After years of testing and development, a multidisciplinary team of University of Melbourne researchers led by physicists Associate Professor Roger Rassool and Dr Bryn Sobott have turned a light bulb moment into something that promises to save many thousands of children from deadly pneumonia.
Associate Professor Roger Rassool working with engineers at the healthcare clinic in Mbarara, Uganda.
In 2018, in a remote healthcare clinic in Mbarara, Uganda, the team saved their first life when they successfully trialled their invention, called FREO2, which can provide a continuous supply of oxygen without the need for electricity. So far, it has helped save the lives of more than 100 children in their care.
FREO2, or Fully Renewable Energy Oxygen, can run on any energy source and is the only technology in the world capable of producing medical-grade oxygen without electricity. FREO2 devices are affordable, appropriate and versatile for use in low and middle-income countries.
The breakthrough is crucial as many regional medical centres in these countries have unreliable access to the electricity normally needed to power oxygen concentrators, which can also be expensive and difficult to maintain.
Prior to this, we explained to our community of supporters the importance of this technology: pneumonia kills 2,500 children every day. More than 1,000 people responded, with their donations helping us exceed the target of $150,000, needed to support clinical trials in Mozambique. Of these donors, more than 500 were giving through the University for the first time.
Associate Professor Roger Rassool and Dr Bryn Sobott (2nd and 3rd from left) and Associate Professor Jim Black (5th from left) with members of the FREO2 research team
Thanks to this generosity, Associate Professor Rassool and Dr Sobott have advanced their outstanding work to the next stage.
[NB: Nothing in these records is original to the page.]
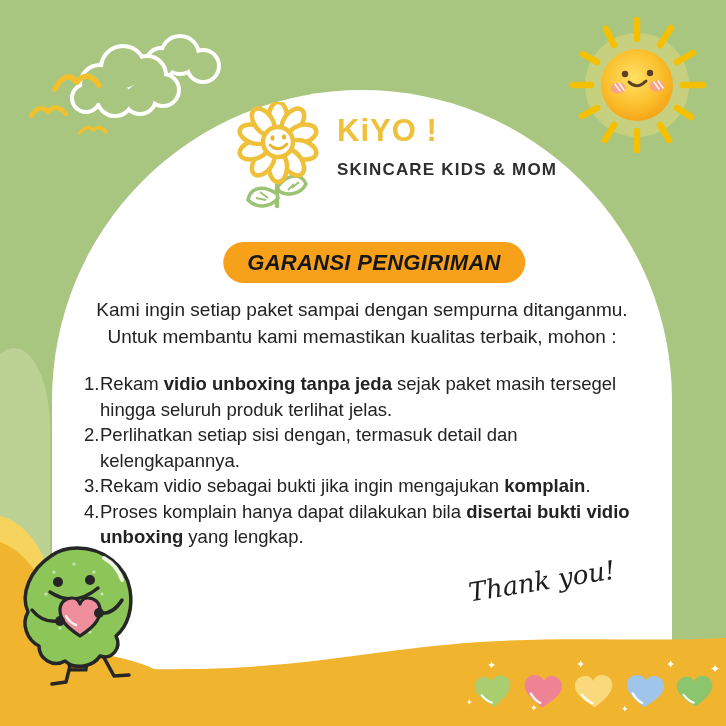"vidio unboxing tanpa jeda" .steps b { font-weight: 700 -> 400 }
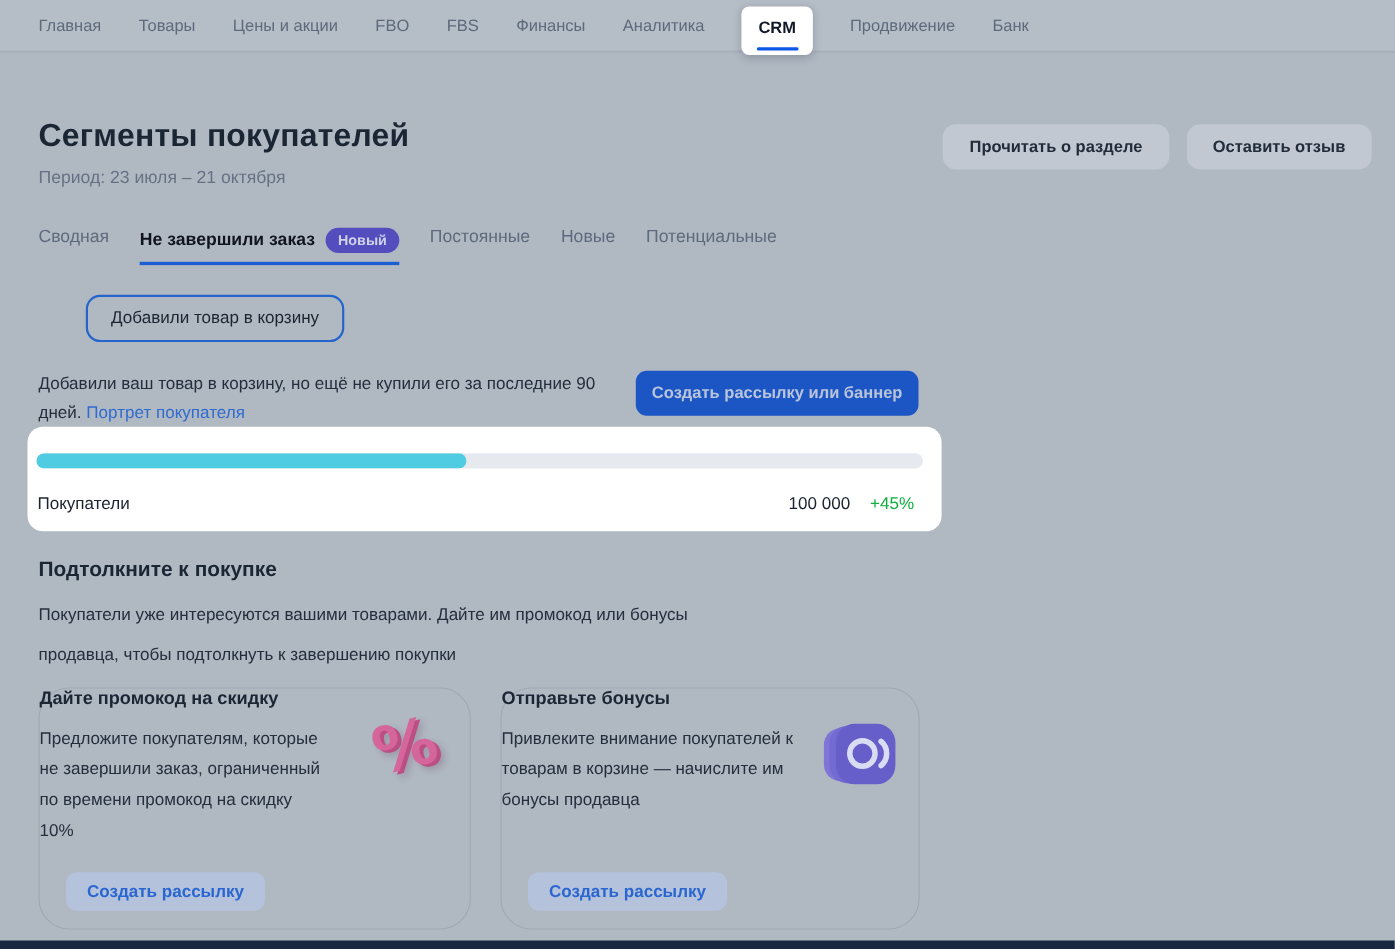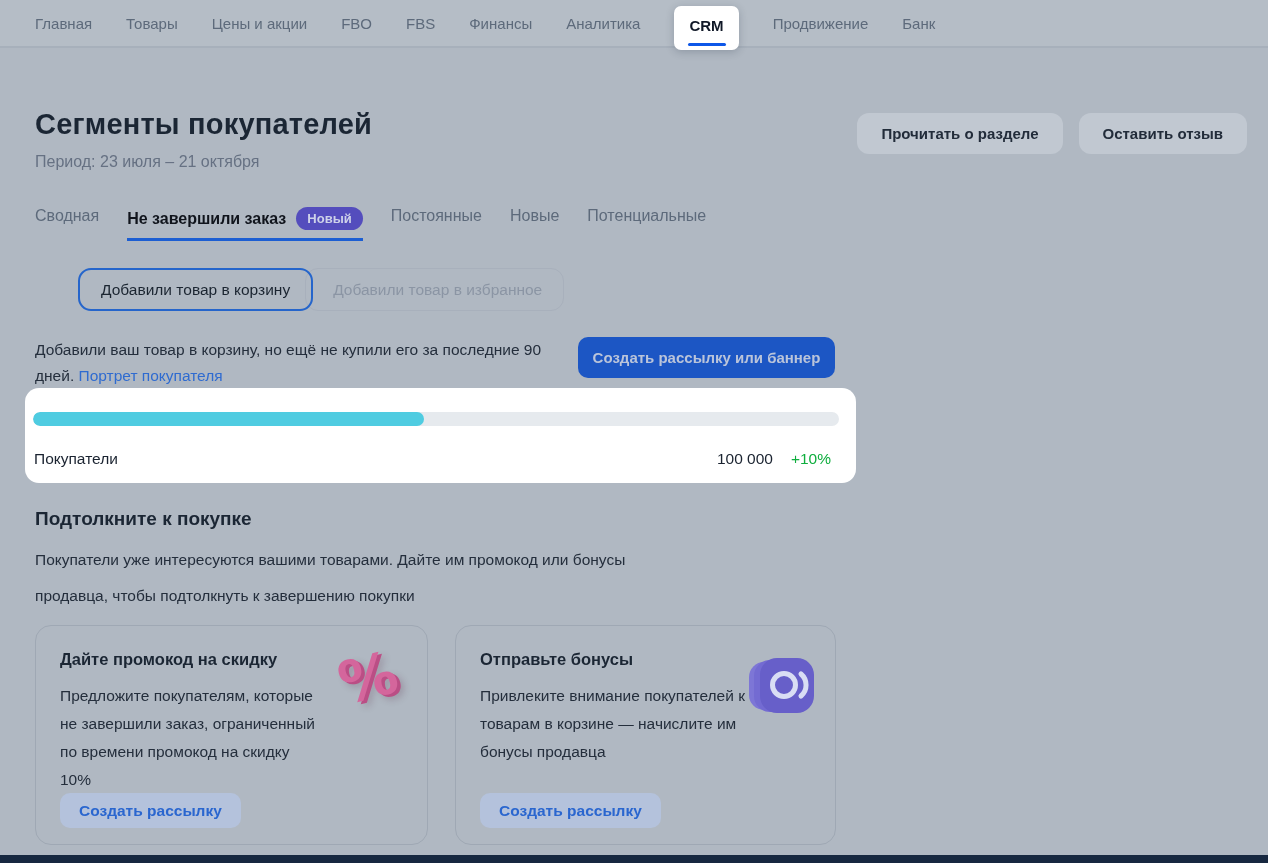"Добавили товар в избранное" button.toggle { html: <button>Добавили товар в избранное</button> -> none }
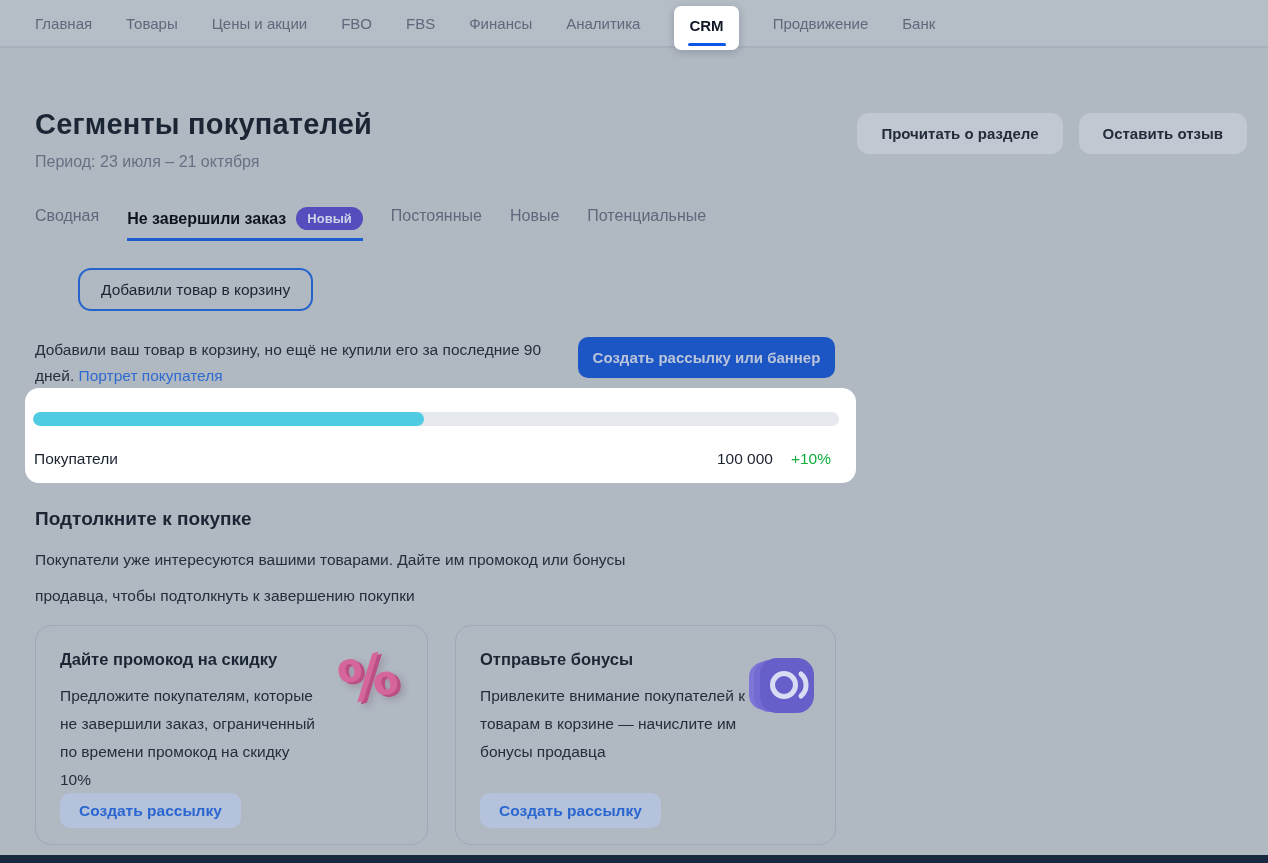"+10%" span.metric-change { text: +10% -> +45% }
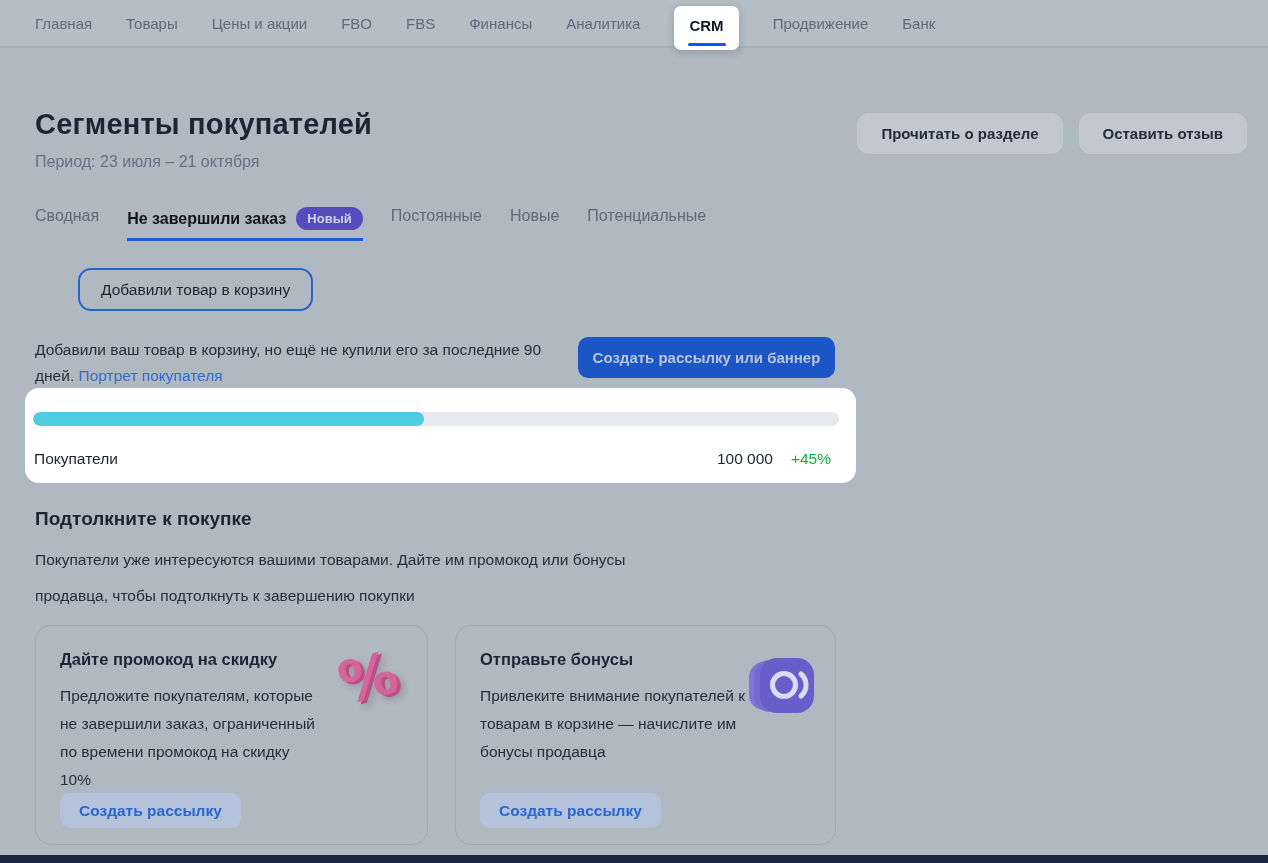"Дайте промокод на скидку" .card { border-radius: 16px -> 28px; padding: 24px -> none }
Their research collaboration in Mozambique is with the Manhiça Health Research Centre (CISM) in Maputo, where significant progress has already been made towards saving lives of children with pneumonia. Equipment is being shipped, ethics approval is almost complete and a young local engineer, Ashley Chiludo, is undertaking training for the installation and maintenance of the equipment.
By the end of February 2019, donations in support of FREO2 exceeded $200,000, surpassing expectations and enabling the team to extend their trials further. Thanks to this generosity, the team was able to take this technology to Tanzania, where the establishment of a social enterprise to install and maintain the oxygen systems was unexpectedly swift.
The new equipment had only just been installed when a very small child came into the hospital suffering respiratory distress. Using an oximeter, which is part of the FREO2 package, the local medical team were able to measure the child’s oxygen saturation levels which were at a very risky level of 77 per cent (healthy children record levels between 95-98 per cent) and immediately provide the oxygen the infant needed.
Demonstrating that FREO2 can save lives anywhere, whenever it’s called upon, will be vital in securing World Health Organization endorsement to be able to roll out this technology around the world.
The Melbourne team wanted FREO2 to be adopted and used by whoever needs it and are keen to take it to Timor, PNG and the Solomon Islands. Their goal was to have 100 systems in place by the end of 2020.
Associate Professor Roger Rassool and Dr Bryn Sobott say their position at the University gave them the space and time to test prototypes over a period of six years, after they first became aware of the terrible cost to children worldwide of pneumonia. It has also made it easier for them to approach experts from other disciplines, such as medicine, finance and even plumbing.